Reste que le Brexit a été un vote fondé sur un mensonge éhonté. Le front du Brexit, mené par Boris Johnson, a en effet martelé à la population que l’Europe coûtait 350 millions de Livres Sterling par semaine (420 millions d’Euros) à leur pays et que si le Royaume-Uni sortait de l’UE, ces sommes seraient affectées au système de santé public.

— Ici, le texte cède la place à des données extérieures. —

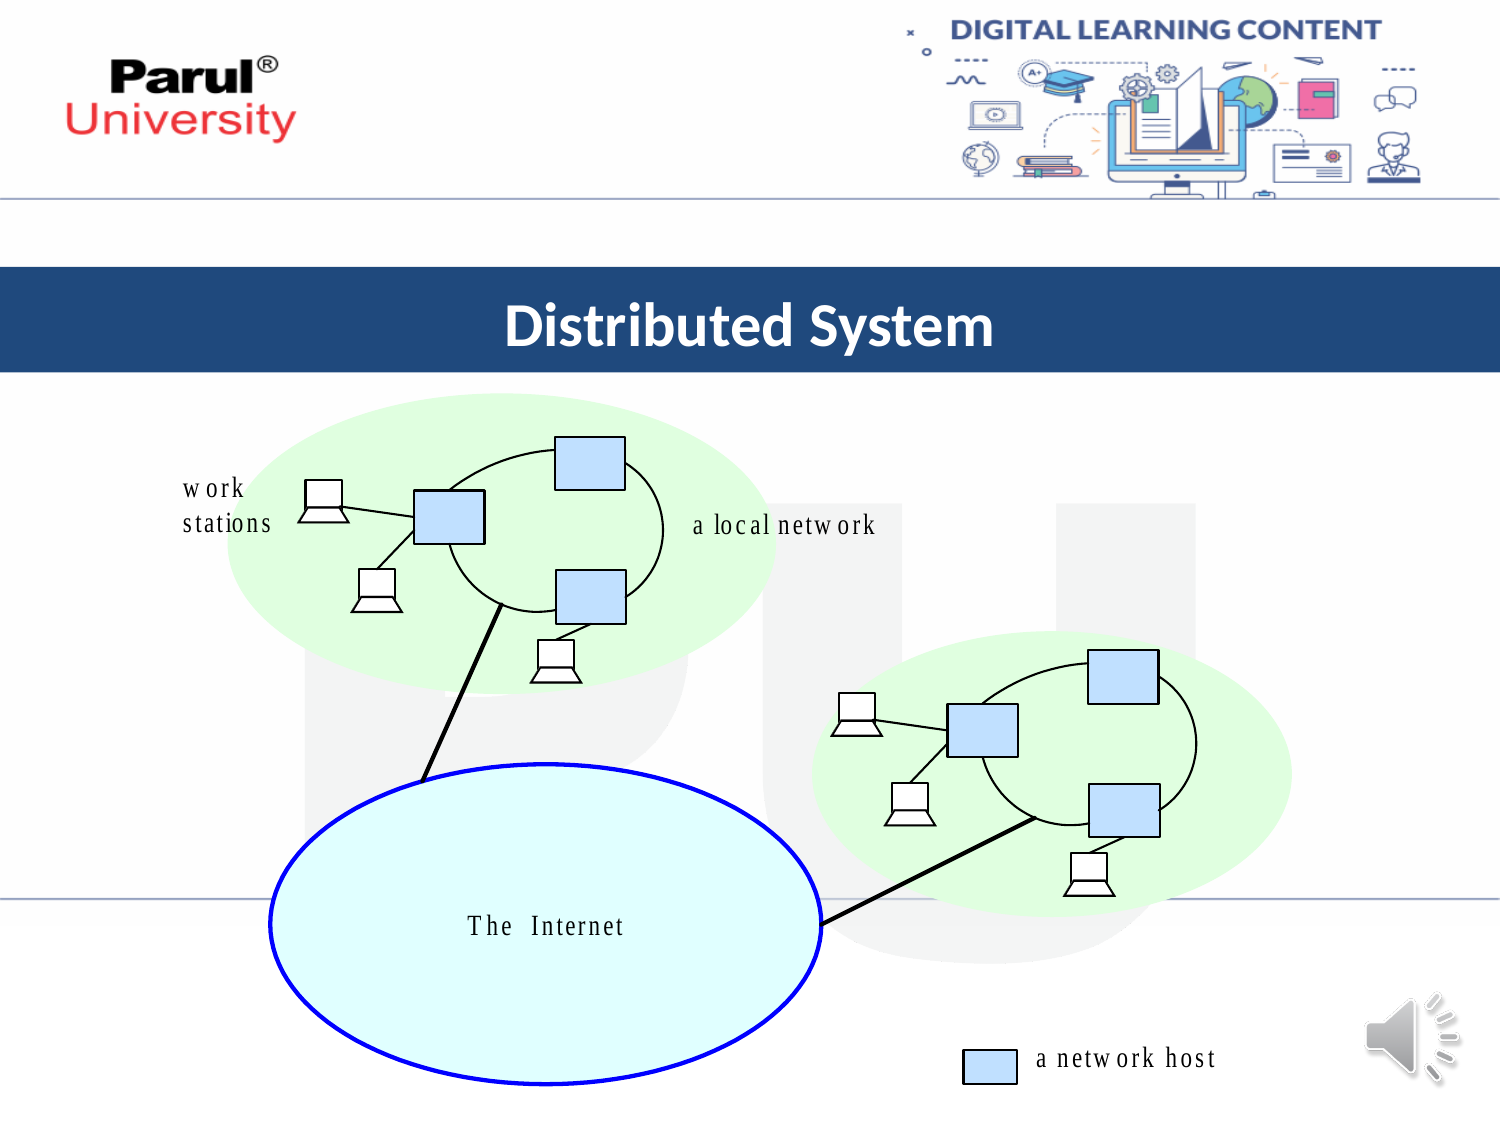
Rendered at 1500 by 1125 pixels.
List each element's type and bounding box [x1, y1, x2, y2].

picture [1364, 989, 1465, 1090]
picture [0, 0, 1500, 927]
text_box [171, 382, 1303, 1096]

Cette promesse placardée partout, y compris sur les bus de campagne, a été démentie dès le lendemain du vote, preuve qu’il s’agissait bien d’un leurre absolu.

Dans ce contexte, le peuple du Royaume-Uni n’a-t-il pas légitimement le droit de considérer qu’il a été gravement trompé, voire trahi, par des politiciens sans scrupule ?

Le Brexit est-il alors l’expression d’une « volonté populaire » ou bien plutôt d’une « manipulation scandaleuse d’opinion » ?

En tout cas, si en France, des leaders politiques parvenaient un jour à faire voter un Frexit sur la base d'un tel mensonge, on peut espérer que le peuple leurs demanderait des comptes, et même un nouveau vote !

Et plus largement, tous les Européens devraient s’interroger sur cette triste image donnée par le Royaume-Uni, qui est aussi en partie le reflet des dérives égoïstes actuelles de l’Union Européenne.